#### WORK TASK
Each line of the data below holding the word "Services" must be copied.

<<<<

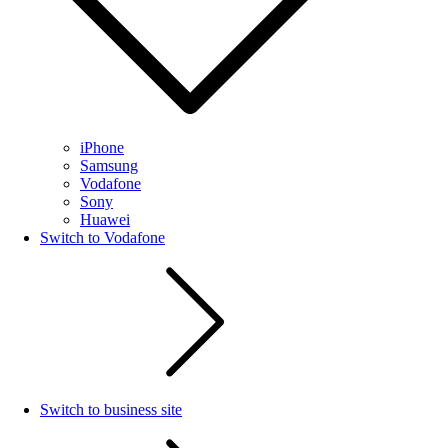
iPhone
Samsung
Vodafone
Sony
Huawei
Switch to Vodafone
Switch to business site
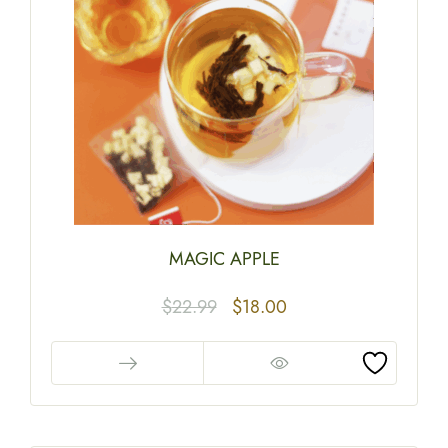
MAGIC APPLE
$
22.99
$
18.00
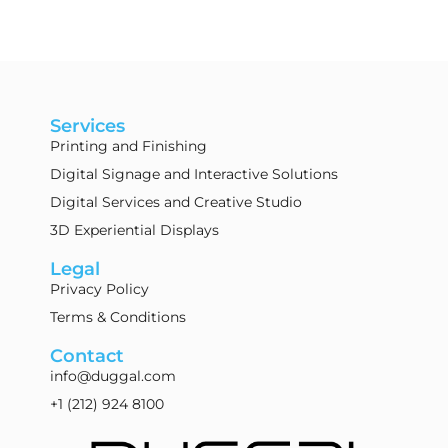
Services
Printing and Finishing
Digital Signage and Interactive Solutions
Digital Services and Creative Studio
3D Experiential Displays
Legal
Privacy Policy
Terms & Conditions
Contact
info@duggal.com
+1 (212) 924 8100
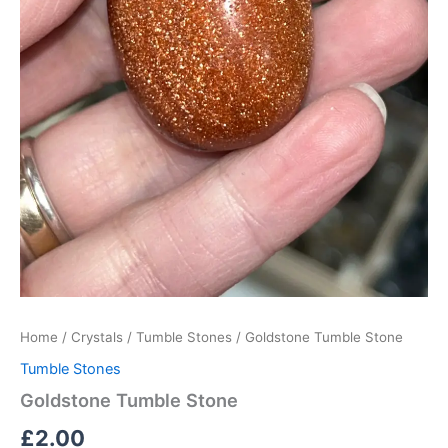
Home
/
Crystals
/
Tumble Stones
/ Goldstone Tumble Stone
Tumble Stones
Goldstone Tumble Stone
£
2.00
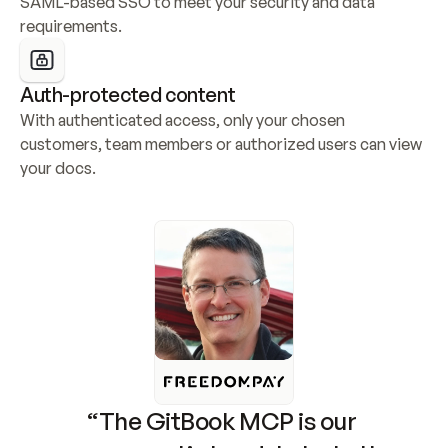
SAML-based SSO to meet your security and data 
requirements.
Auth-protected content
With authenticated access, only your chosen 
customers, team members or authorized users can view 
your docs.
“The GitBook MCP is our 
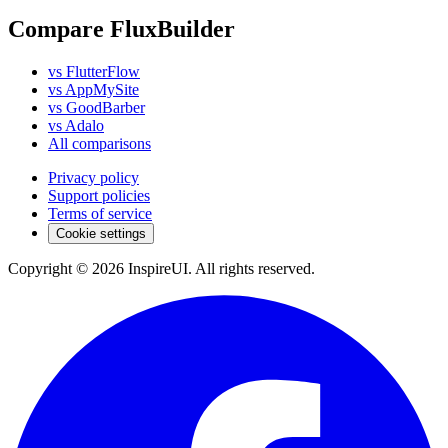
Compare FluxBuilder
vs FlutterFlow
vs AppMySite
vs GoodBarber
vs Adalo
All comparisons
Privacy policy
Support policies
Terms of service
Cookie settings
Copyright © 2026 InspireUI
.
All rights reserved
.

>>>>

#### RESPONSE BELOW
Services
Digital Services and Creative Studio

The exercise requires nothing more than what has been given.